PROBLEM TO SOLVE:
Which lines of the material contain the string "Africa"? Select each of them, treating uppercase and lowercase as different.

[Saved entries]
━━━
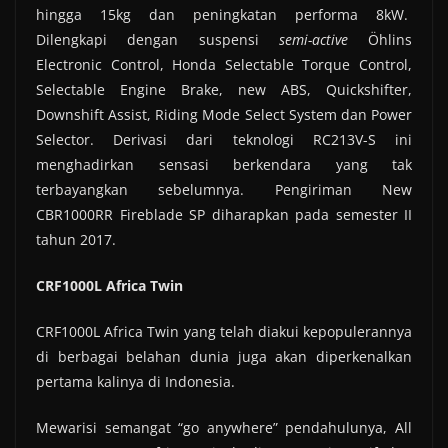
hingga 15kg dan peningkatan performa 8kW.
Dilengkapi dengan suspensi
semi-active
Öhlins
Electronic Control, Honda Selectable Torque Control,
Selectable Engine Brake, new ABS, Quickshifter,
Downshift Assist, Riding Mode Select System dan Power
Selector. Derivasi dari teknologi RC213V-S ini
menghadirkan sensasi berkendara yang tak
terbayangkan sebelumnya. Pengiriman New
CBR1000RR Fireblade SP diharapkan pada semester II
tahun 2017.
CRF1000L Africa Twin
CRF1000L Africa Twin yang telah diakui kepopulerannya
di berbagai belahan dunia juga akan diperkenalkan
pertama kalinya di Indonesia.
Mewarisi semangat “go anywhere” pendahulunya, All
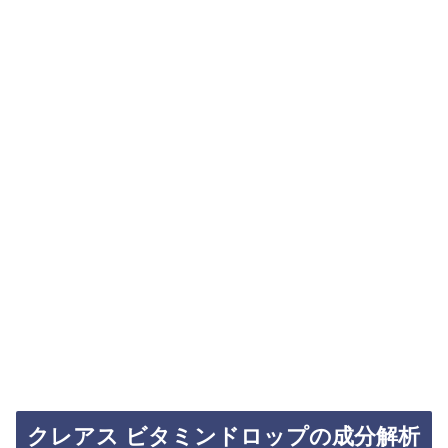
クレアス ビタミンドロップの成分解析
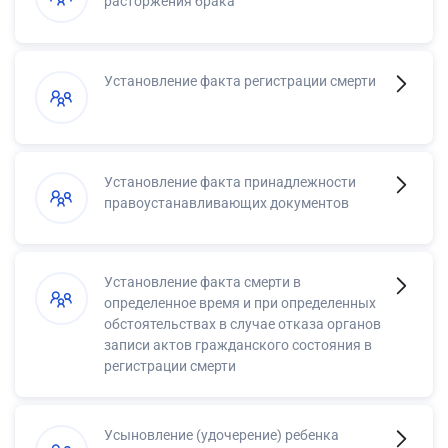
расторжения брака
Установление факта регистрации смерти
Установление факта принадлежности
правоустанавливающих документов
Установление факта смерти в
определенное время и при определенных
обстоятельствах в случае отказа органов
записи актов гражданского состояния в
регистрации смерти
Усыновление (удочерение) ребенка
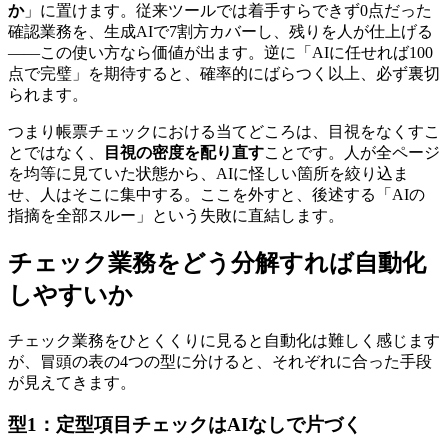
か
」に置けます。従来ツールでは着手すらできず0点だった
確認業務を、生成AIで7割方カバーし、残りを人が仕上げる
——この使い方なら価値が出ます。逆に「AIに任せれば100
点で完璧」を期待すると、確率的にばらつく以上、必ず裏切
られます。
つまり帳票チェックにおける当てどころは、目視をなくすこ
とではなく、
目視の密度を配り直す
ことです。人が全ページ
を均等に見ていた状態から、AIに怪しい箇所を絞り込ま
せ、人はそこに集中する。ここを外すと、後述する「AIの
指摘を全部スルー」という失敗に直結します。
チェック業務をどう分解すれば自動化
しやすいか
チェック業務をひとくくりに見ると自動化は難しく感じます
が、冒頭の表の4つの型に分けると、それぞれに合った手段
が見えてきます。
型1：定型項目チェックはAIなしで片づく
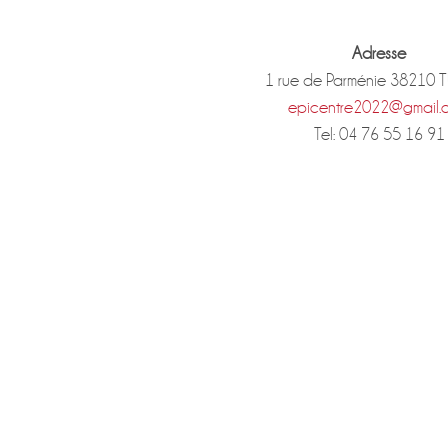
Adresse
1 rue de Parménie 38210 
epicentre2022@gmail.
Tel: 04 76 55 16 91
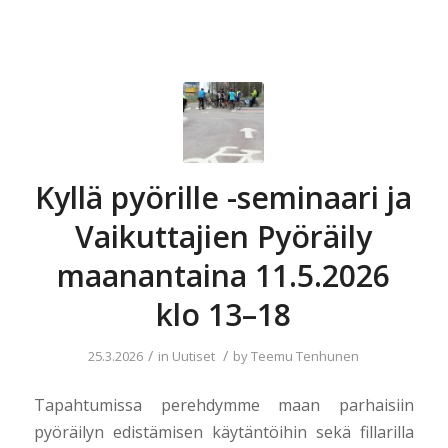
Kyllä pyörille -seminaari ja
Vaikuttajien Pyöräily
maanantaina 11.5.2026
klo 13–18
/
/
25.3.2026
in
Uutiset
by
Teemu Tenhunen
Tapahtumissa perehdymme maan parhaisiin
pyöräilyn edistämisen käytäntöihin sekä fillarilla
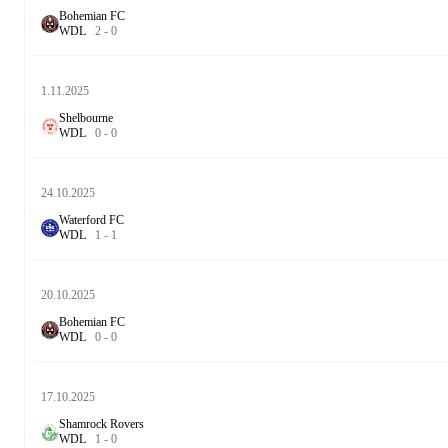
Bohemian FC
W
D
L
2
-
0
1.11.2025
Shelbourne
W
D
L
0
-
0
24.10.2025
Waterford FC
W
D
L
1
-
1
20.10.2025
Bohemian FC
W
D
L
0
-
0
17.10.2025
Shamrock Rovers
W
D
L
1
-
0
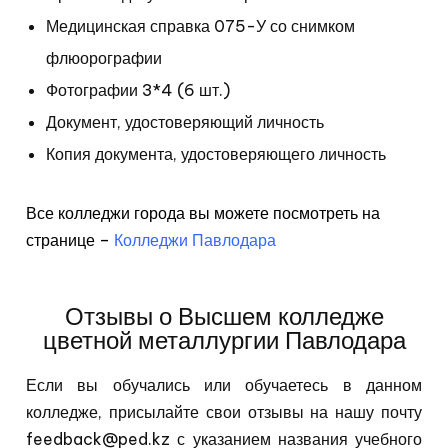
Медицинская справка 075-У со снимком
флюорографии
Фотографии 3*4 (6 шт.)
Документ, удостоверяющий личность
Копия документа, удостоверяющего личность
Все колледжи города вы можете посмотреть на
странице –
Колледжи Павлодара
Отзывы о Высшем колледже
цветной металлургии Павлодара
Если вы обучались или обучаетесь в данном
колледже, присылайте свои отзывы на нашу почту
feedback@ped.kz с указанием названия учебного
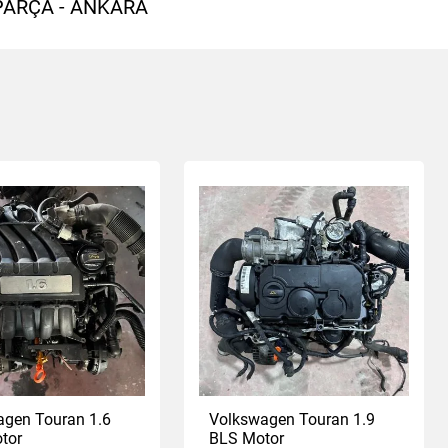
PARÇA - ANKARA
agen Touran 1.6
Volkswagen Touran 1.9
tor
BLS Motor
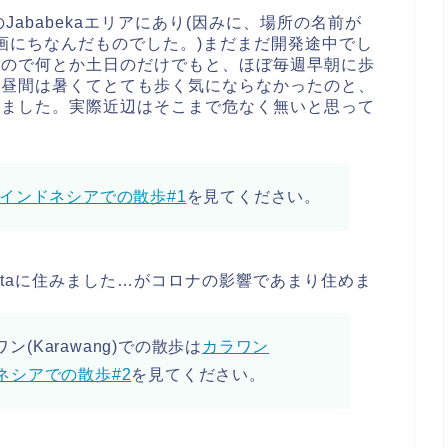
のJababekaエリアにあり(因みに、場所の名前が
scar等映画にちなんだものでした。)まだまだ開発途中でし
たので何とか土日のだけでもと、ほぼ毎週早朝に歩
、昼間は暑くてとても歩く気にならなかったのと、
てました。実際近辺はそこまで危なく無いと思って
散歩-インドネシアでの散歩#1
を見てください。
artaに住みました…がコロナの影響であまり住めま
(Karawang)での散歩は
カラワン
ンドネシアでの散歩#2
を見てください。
━━━
RESPONSE BOX:
CRF1000L Africa Twin
CRF1000L Africa Twin yang telah diakui kepopulerannya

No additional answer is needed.